[Saved entries]
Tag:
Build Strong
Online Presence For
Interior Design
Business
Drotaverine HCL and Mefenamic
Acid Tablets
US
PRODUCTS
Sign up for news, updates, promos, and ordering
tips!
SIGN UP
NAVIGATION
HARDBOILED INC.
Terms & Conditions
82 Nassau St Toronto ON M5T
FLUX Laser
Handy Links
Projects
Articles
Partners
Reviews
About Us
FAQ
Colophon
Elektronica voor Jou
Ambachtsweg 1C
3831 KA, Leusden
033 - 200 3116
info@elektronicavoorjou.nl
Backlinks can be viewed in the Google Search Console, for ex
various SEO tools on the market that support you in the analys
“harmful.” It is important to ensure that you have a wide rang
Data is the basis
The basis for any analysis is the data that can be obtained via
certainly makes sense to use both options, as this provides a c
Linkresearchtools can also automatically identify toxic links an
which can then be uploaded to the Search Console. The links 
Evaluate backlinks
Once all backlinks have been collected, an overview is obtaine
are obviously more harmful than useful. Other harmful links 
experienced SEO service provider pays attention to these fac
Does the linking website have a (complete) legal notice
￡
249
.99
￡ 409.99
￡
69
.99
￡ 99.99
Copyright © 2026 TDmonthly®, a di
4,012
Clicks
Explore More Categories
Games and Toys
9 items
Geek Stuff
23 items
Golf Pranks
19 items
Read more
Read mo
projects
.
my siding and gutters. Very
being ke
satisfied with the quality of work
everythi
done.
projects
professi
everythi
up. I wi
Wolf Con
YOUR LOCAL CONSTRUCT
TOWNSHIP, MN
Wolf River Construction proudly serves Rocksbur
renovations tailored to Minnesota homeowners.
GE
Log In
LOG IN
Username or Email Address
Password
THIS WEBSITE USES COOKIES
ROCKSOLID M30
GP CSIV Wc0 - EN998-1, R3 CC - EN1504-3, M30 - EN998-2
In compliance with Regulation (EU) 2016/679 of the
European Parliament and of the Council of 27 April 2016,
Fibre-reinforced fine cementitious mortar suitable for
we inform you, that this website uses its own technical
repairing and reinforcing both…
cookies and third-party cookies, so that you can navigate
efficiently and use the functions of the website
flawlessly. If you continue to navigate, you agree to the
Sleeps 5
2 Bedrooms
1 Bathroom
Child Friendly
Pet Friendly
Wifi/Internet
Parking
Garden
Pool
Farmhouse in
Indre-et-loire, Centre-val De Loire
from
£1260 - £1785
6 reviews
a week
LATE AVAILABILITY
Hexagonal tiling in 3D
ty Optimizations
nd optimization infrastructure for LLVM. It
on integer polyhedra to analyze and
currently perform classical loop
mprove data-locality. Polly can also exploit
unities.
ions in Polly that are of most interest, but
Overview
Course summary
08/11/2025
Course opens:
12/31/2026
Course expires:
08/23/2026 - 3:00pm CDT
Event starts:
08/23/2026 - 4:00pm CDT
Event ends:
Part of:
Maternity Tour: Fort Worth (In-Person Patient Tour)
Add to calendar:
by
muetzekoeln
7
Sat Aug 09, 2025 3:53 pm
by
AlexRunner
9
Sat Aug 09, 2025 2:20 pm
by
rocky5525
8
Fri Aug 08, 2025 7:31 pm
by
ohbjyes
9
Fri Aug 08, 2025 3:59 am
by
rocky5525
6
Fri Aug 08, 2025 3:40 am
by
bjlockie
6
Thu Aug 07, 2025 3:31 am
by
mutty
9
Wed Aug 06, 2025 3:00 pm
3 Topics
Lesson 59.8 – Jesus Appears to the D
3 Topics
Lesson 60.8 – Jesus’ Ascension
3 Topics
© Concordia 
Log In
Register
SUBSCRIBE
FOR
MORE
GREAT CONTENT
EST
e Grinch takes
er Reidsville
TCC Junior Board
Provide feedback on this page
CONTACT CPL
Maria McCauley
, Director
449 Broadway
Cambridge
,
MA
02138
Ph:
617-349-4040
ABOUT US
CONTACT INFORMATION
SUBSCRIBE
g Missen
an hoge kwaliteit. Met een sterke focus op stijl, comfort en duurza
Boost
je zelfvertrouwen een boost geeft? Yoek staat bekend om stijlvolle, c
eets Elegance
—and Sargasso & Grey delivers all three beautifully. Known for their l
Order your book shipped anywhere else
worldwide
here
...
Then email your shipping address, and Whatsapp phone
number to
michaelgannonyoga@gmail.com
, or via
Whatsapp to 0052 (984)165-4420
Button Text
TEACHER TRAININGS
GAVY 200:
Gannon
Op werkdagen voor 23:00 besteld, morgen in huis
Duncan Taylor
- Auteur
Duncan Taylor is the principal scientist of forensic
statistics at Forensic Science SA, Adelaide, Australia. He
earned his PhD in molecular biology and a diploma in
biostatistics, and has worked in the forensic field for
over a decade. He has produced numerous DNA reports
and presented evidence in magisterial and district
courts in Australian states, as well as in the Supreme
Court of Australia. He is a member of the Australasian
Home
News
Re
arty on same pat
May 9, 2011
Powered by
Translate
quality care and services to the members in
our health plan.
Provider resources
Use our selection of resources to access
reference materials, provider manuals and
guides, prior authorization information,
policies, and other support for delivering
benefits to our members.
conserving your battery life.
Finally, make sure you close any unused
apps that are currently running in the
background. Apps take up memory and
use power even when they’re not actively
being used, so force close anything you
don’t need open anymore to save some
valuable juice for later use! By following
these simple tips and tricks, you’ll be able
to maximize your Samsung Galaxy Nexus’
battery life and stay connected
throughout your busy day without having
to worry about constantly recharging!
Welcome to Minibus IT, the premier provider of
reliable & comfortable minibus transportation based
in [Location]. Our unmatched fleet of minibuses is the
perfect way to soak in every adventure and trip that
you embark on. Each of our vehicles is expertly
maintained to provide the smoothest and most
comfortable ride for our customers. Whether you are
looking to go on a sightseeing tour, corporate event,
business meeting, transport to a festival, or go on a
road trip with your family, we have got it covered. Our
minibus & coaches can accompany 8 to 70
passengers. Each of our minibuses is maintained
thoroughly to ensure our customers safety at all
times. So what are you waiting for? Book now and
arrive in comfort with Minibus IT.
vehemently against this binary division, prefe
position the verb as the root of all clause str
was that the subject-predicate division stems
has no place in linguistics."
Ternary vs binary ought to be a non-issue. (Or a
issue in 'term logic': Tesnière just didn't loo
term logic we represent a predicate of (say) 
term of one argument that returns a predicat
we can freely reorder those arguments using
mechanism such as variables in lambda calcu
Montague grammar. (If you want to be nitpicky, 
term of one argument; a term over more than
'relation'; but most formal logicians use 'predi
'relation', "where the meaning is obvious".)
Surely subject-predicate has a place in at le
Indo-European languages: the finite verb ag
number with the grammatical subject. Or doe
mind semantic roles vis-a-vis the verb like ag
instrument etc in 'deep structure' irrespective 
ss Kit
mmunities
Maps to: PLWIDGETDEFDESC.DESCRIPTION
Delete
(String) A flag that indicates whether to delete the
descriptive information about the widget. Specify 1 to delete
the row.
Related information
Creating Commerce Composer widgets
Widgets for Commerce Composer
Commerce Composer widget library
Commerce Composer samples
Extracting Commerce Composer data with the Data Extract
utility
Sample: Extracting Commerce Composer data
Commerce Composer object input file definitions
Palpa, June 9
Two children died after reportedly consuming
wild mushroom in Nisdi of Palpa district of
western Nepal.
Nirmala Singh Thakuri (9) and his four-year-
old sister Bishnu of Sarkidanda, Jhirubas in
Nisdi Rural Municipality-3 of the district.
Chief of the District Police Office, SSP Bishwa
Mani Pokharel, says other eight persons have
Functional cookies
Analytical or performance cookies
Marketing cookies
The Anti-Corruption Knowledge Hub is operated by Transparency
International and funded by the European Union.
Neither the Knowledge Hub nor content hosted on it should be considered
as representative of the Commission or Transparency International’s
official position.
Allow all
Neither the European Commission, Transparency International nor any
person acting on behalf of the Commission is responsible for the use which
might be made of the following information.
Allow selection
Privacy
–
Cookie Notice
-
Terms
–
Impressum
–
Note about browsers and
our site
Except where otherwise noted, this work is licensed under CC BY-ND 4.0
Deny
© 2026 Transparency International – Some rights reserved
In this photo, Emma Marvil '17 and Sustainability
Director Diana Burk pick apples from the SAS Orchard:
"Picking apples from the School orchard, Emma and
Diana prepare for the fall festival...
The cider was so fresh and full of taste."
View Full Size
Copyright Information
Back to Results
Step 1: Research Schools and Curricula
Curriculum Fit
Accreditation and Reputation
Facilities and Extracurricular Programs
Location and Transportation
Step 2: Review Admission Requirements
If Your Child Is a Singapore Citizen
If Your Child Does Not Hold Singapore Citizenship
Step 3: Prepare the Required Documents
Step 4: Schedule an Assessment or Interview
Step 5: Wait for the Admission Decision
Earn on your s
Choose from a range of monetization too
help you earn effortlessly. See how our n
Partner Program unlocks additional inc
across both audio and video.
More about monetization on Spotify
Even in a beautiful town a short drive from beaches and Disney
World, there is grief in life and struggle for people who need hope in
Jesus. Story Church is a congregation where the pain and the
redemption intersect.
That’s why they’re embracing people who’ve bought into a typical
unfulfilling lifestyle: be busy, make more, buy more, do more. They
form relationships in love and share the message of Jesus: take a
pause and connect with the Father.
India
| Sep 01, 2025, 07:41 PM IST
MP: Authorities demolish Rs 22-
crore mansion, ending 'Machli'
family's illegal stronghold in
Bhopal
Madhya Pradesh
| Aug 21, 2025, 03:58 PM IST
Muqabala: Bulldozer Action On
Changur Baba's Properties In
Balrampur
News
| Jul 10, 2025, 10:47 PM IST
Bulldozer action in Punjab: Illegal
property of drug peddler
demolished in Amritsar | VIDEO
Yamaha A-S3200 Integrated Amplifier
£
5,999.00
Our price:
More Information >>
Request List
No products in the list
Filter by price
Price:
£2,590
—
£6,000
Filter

* **What the task asks**:
Where the string "Neither" turns up in a line of the data above, copy that whole line.

* **Result for this task**:
Neither the Knowledge Hub nor content hosted on it should be considered
Neither the European Commission, Transparency International nor any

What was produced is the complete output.